Daily photo by John Godbey|
D.C., above, is a tricolor. The Monkses are from New York state and are staying in the Point Mallard campground.
Shetland sheepdog breeder, handler shares mobile home with 16 animals while competing in Decatur show
By Paul Huggins
email@example.com · 340-2395
Imagine living in a house with 16 dogs — dogs that sleep inside every night.
Imagine that house doesn't have a back door to let all 64 legs escape into a fenced-in backyard, which doesn't exist either.
Now imagine living in close proximity with all those furry creatures 32 weekends of the year in a camper. Well, Sheila Monks' 39-foot motor home doesn't quite fit the stereotype of a camper, but you get the idea that it's a cramped living arrangement. Even a blind man's nose will know this is a traveling kennel the moment he steps aboard.
"This is my livelihood," said Monks, a Shetland sheepdog owner, breeder and professional handler.
That explains why she's willing to live with so many of the dogs. But why would she want to drive two days from upstate New York just to be in Decatur? There are plenty of other sheltie dog shows that are closer.
Well, she has 25 reasons. That's how many show points are available at the Shetland Sheepdog Specialty Cluster at Point Mallard Park.
It's a major dog show drawing competitors from 28 states, including Hawaii. There's a different competition each day from Wednesday through Sunday. Competition begins at 11 a.m. each day and generally ends about 4 p.m.
"It's five shows and it's all shelties," Monks said, describing the appeal of the event in which she's competing for the second straight year.
Four of the shows offer four points for the top male and female of the day, and a fifth show will offer five points.
A dog needs points to earn a championship label, which in turn makes it more valuable for breeding. A dog needs 15 points to become a champion. A special dog can come to an event like Decatur's and become a champion in one long weekend.
"It's rare, but it does happen," said Alsie Fisher, show president.
Besides the points, Monks said, breeders like her seek sheltie specialty clusters because they find top performers with which their dogs can mate.
"And you know you're competing against the best," she added.
This includes her Onya, officially known as Champion Shield Crest Anastasia, which has won best of breed at 100 shows, the first black-and-white sheltie to reach the century mark.
Kathy Dziegiel came from Central Florida for the fourth time and said the Decatur event is one of the best she attends every year.
"The club is wonderful," she said of the Shetland Sheepdog Club of North Alabama.
Members continuously look for ways to make competitors feel welcome, such as providing two dinners during the event. The decorations are better than what she typically finds, she added.
"They always make it very enjoyable, win or lose," she said.
She brought five shelties this year, including Trevah, officially known as Champion Ozark Crest City Slicker, who has sired 52 champions, ranking sixth all-time.
Other clubs help
Though the event is in Decatur, two out-of-state clubs help the North Alabama club put on the event. A group from Memphis will handle Thursday's and Sunday's shows, and a club from Georgia will organize Friday's show.

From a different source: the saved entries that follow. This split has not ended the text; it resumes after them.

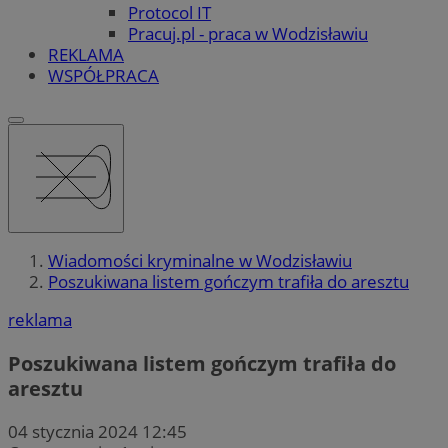
Protocol IT
Pracuj.pl - praca w Wodzisławiu
REKLAMA
WSPÓŁPRACA
Wiadomości kryminalne w Wodzisławiu
Poszukiwana listem gończym trafiła do aresztu
reklama
Poszukiwana listem gończym trafiła do
aresztu
04 stycznia 2024 12:45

Besides championship points, the top dogs will share more than $1,000 in prize money some days.
The show is essentially a beauty contest. Judges — a single one for each day — look for a sheltie with the best structure or conformation. Obedience and agility don't count here.
"Shelties are known for having a 'sweet face,' " Fisher said. "But these dogs are supposed to be for herding, and they've got to have a structure that looks like they can do that."
Because of its shape, color and coat, the sheltie often is mistakenly thought to be a miniature collie. The breed actually is a cross between a border collie and a variety of other small sporting dogs, Fisher said.
They are natural herding dogs, but they are prized as companion pets, she said, because of their intelligence and loyalty.
Someone looking for a pet sheltie probably will spend $500 to $700 around Decatur. A show sheltie, however, typically will cost $5,000. Fisher said one of her dogs fetched an $80,000 offer from a Japanese breeder, which she turned down.
To her clients, the dogs are family members, so it's no wonder Fisher keeps a close eye on them at all times. Her dogs stay in outdoor pens during the day, and at night they come inside, where each has a portable kennel for sleeping.
It will get a little easier in a couple of weeks when they reach their annual winter destination near Ocala, Fla. There, she and her husband park their motor home on a fenced-in, 3-acre lot where the dogs can run free during the day.
Still, it's a cramped lifestyle and sometimes, Monks said, she has to go home to New York to relax. And even when she's not competing, she said, she feels a heavy burden of responsibility for her clients' pets.
"I have to turn down dinner invitations from other breeders after shows because I just can't leave them," she said.